Desacraliser les parents

Au moment où l’on  change la constitution, pour y mettre le droit d’avorter pour toute femme*, je repasse cet article qui vous permettra d’envisager votre parentalité sous un angle plus objectif.

On ne peut juger les situations sans les connaitre , mais il faut   être conscient que des problèmes existent .  Les parents sont souvent mis en accusation, et notamment les mères qui paient un lourd tribu du fait du patriarcat millénaire .

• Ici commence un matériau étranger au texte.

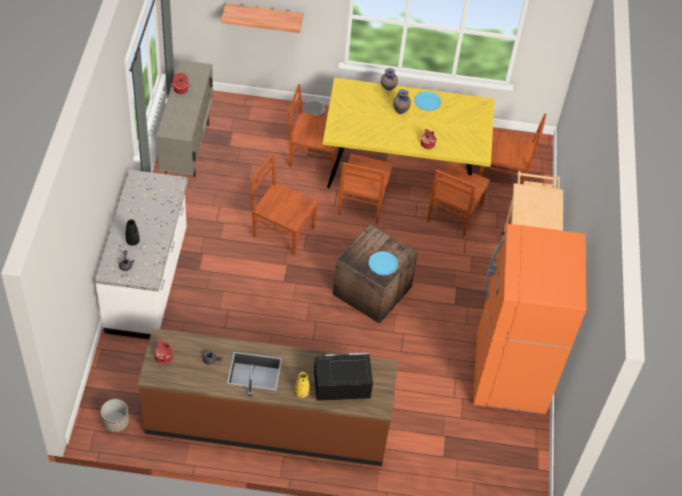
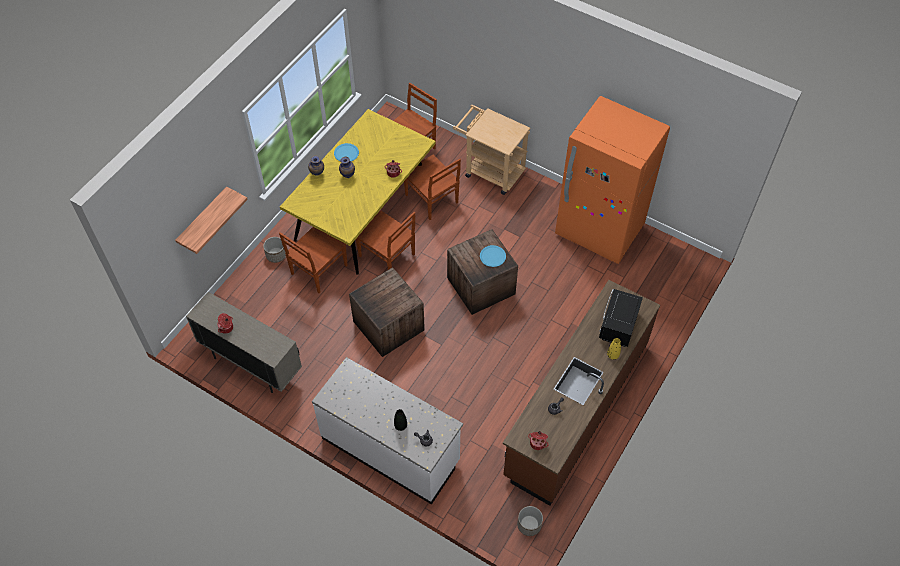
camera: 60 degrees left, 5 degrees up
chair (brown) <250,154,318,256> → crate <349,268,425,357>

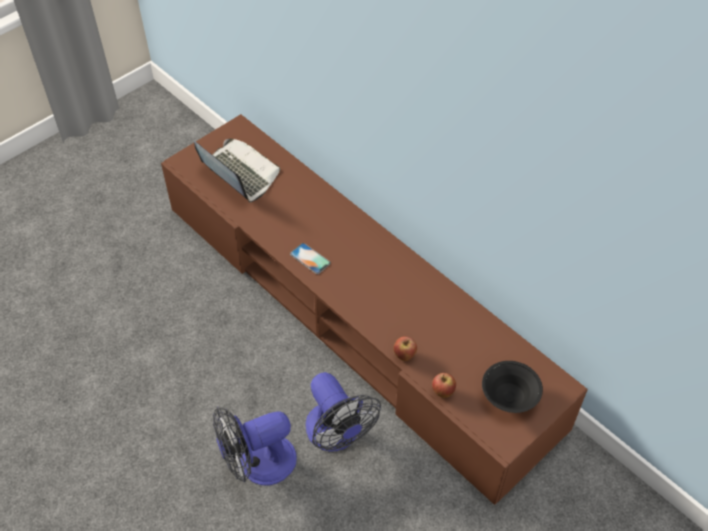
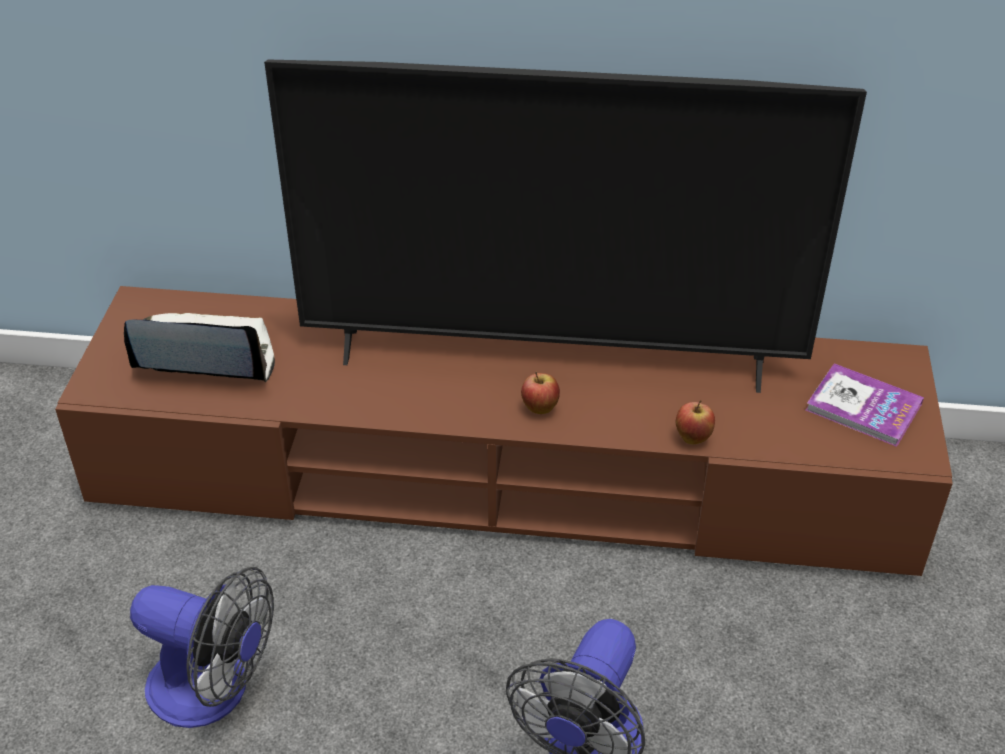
camera: 40 degrees left, 10 degrees down
phone <290,243,331,274> → -
fan <306,372,381,452> → fan <130,567,274,728>, relocated
apple <432,373,456,398> → apple <521,372,560,414>, relocated
bowl (black) <482,361,543,413> → book <806,363,924,447>
- → television <264,60,867,393>

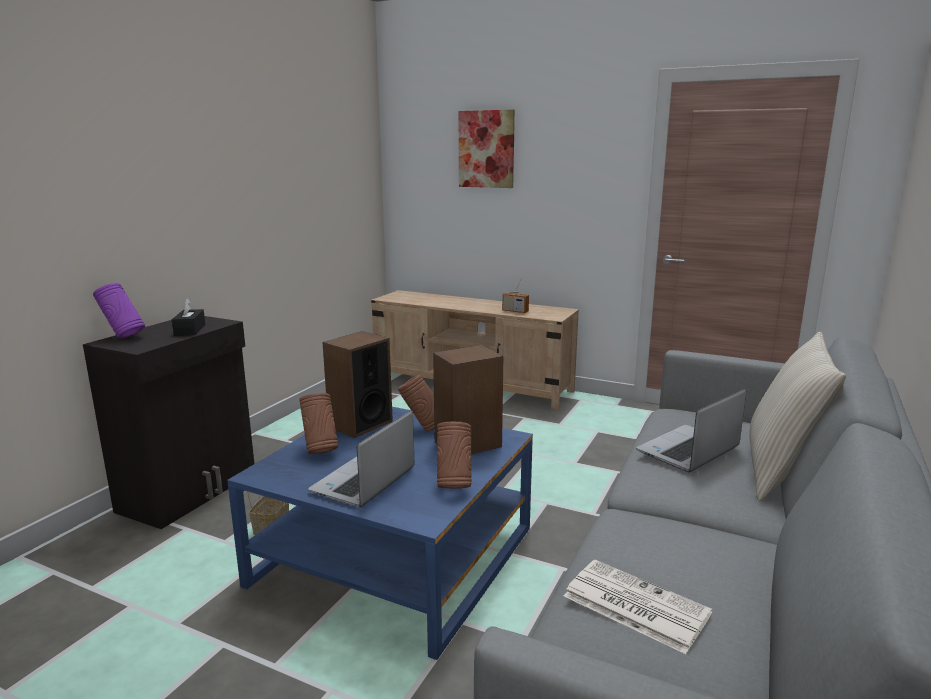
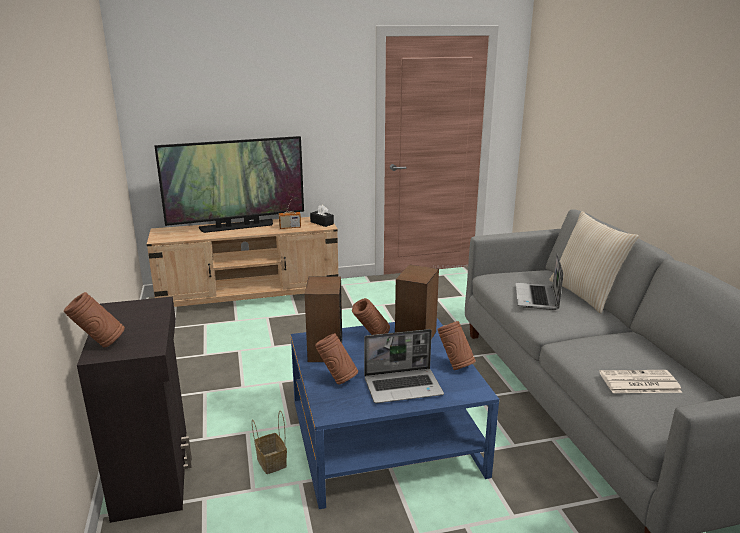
camera: 40 degrees left, 5 degrees up
vase (purple) <93,283,145,338> → vase (brown) <64,292,125,347>
tissue box (black) <172,298,205,336> → tissue box (black) <310,205,334,227>, relocated
laptop <308,410,415,507> → laptop <364,329,444,403>, 90 degrees counterclockwise
picture <459,110,515,188> → -
- → television <154,136,304,233>

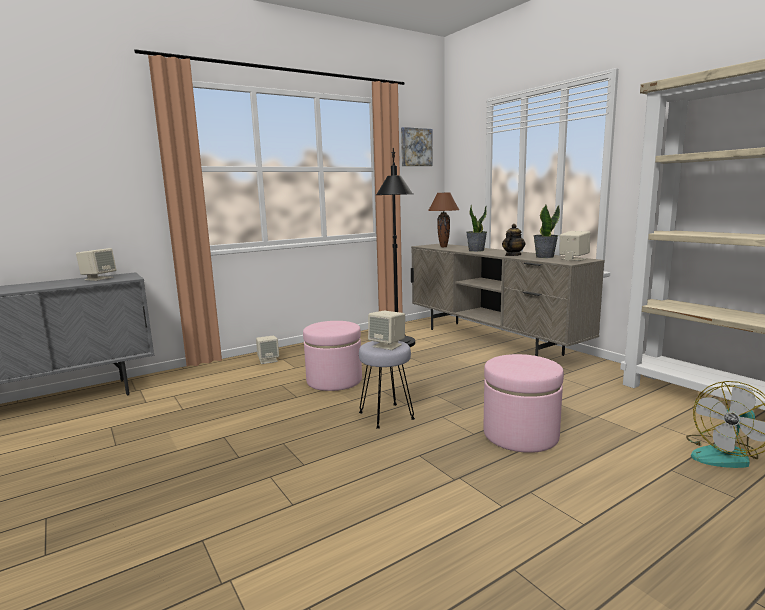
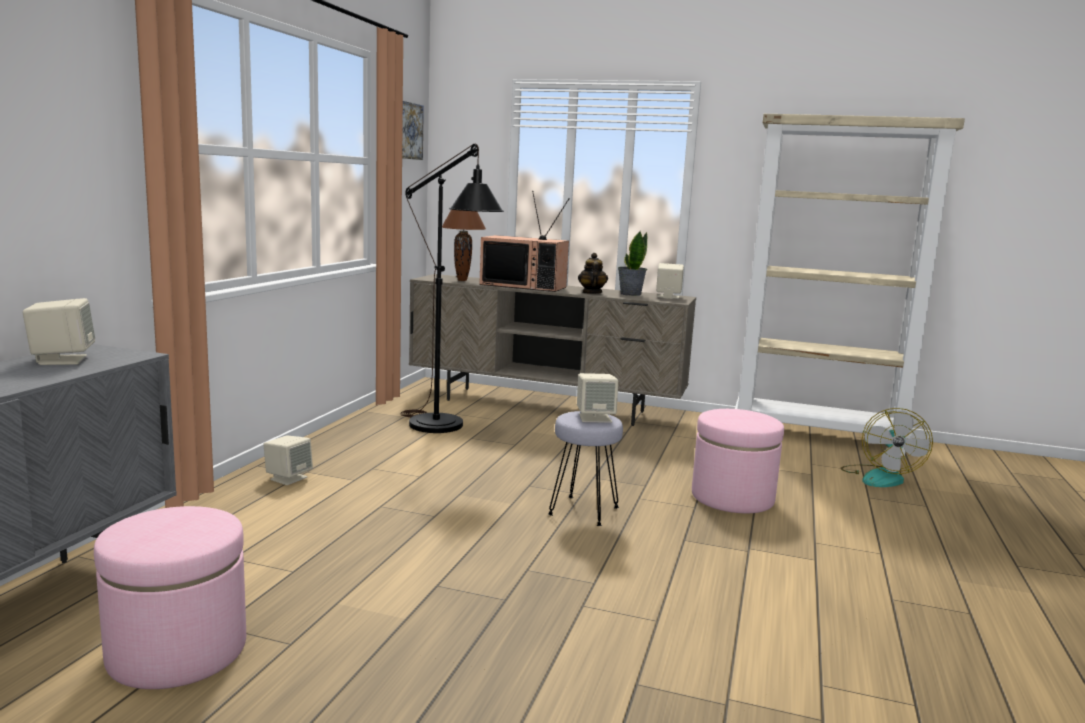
camera: 40 degrees left, 0 degrees up
ottoman (pink) <303,321,362,391> → ottoman (pink) <94,506,246,689>, relocated
potted plant <466,205,487,252> → television <479,191,570,292>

Jusqu’ici,  il faut dire que du fait de la possibilité de choix du moment , d’avoir un enfant ,  apporté par la contraception,   un net progrès a été fait  dans l’accueil de l’enfant. Mais la contraception  est  remise en cause par les jeunes femmes sensibilisées par les mouvements extrémistes qui prônent « le retour à la nature »  ce qui conduit à des grossesses surprises et non désirées, donc à des avortements, et même pour des mères de famille  au déni de grossesse, tout ceci anéantissant les bienfaits que le progrès avait apporté aux femmes. Cette idée de bonne dame nature  est d’une ringardise insupportable,  au point que les femmes qui  travaillent devraient,  en plus de tout faire    devenir les premières victimes d’un retour en arrière.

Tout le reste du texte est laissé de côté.